Do ponto de vista do time técnico, a falta de clareza nos entregáveis gerava interpretações diferentes, retrabalho constante e aumento do tempo de execução. Do lado do negócio, o foco continuava sendo aquisição, enquanto ineficiências na experiência de compra impactavam diretamente conversão, retenção e rentabilidade.
O desafio era introduzir UI UX em um ambiente de baixa maturidade em design, sem impor processos pesados, sem quebrar fluxos existentes e, principalmente, provando valor de forma prática e mensurável.
Solução
A solução não começou com um grande framework, mas com uma decisão estratégica simples. Resolver um problema real do time e usar isso como porta de entrada para mudar a percepção sobre design.
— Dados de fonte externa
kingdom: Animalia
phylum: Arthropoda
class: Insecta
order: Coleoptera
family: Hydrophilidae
Em uma demanda específica de criação de página, optei por mudar a forma de entrega. Em vez de arquivos estáticos, desenvolvi o projeto em uma ferramenta focada em fluxos, componentes e colaboração com desenvolvimento. Isso trouxe mais clareza, reduziu ruído e melhorou a velocidade de entrega imediatamente.
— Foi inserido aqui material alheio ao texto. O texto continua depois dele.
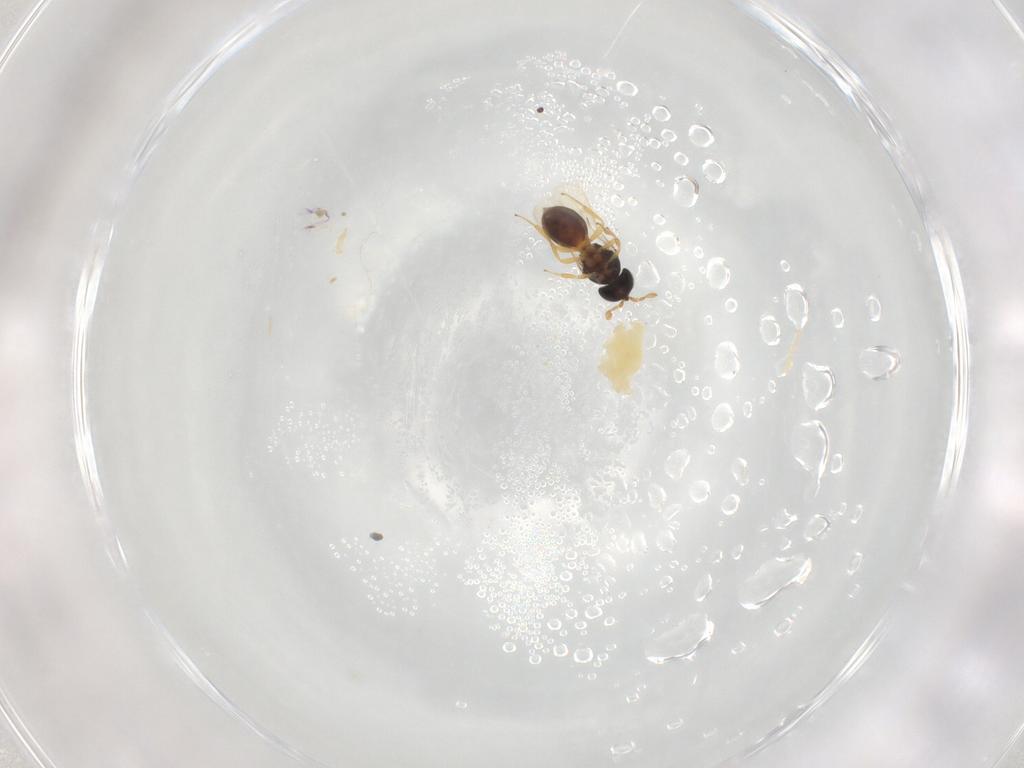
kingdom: Animalia
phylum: Arthropoda
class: Insecta
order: Hymenoptera
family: Scelionidae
A partir desse ponto, UI UX passou a ser visto como um facilitador de eficiência e resultado, não apenas como uma camada estética. A estratégia foi construir credibilidade através de impacto real antes de formalizar qualquer estrutura.
Processo
Mesmo sem um cargo formal de liderança no início, assumi a condução da prática de UI UX de forma natural e prática. Estruturei fluxos de handoff com desenvolvimento, defini padrões mínimos de entrega e introduzi critérios de usabilidade e jornada nas decisões de interface.
Com o crescimento da demanda, a área evoluiu gradualmente. Primeiro com apoio de outro designer, depois com a entrada de um profissional focado em growth e, por fim, com desenvolvedores alocados junto ao time de UX. Esse movimento reduziu drasticamente o tempo entre decisão e execução.
Os processos foram construídos de forma incremental. Design system enxuto focado em consistência e velocidade. Rotina de testes A B com hipóteses documentadas. Uso de heatmaps, gravações de sessão e análise de cliques para apoiar decisões. Parceria direta com o time de performance para priorização baseada em métricas como conversão, ticket médio, retenção e LTV.
Cada decisão considerava o estágio da empresa, evitando complexidade desnecessária e focando em impacto de curto e médio prazo.
Resultados
A estruturação da área de UI UX gerou impacto direto em eficiência e resultado. Houve uma redução de 37% em retrabalho e uma diminuição de 57% no tempo de execução, impulsionada por entregáveis mais claros, melhor documentação e alinhamento entre times.
A melhoria contínua da experiência de compra contribuiu para o aumento de conversão, retenção e eficiência dos investimentos em mídia paga, ampliando receita e rentabilidade.
Esse conjunto de iniciativas ajudou a posicionar o principal produto da empresa como o colágeno mais vendido do Brasil, em um cenário altamente competitivo.
-57%
Tempo de execução de tarefas
-33%
Retrabalho
Aprendizados
Liderar UX em ambientes de baixa maturidade exige leitura de contexto, pragmatismo e foco em impacto real. Processos só fazem sentido quando resolvem problemas existentes.
UX ganha força quando se conecta diretamente a métricas de negócio e passa a orientar decisões estratégicas, não apenas layouts.
Construir uma área é menos sobre estrutura formal e mais sobre criar confiança, alinhamento e resultados consistentes ao longo do tempo.